* _WHAT YOU WILL DO_: List every line in the entries that contains the string "principales".

** Opening SUPPLIED ENTRIES block **

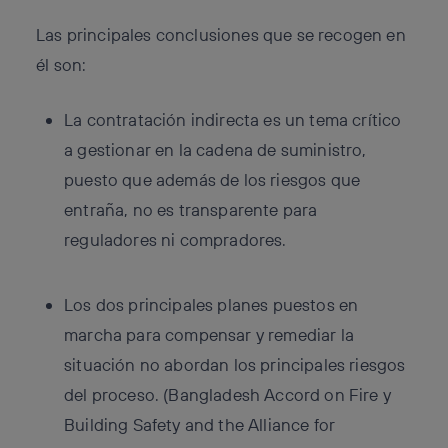
Las principales conclusiones que se recogen en
él son:
La contratación indirecta es un tema crítico
a gestionar en la cadena de suministro,
puesto que además de los riesgos que
entraña, no es transparente para
reguladores ni compradores.
Los dos principales planes puestos en
marcha para compensar y remediar la
situación no abordan los principales riesgos
del proceso. (Bangladesh Accord on Fire y
Building Safety and the Alliance for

** Closing SUPPLIED ENTRIES block **

* _TASK ANSWER_:
Las principales conclusiones que se recogen en
Los dos principales planes puestos en
situación no abordan los principales riesgos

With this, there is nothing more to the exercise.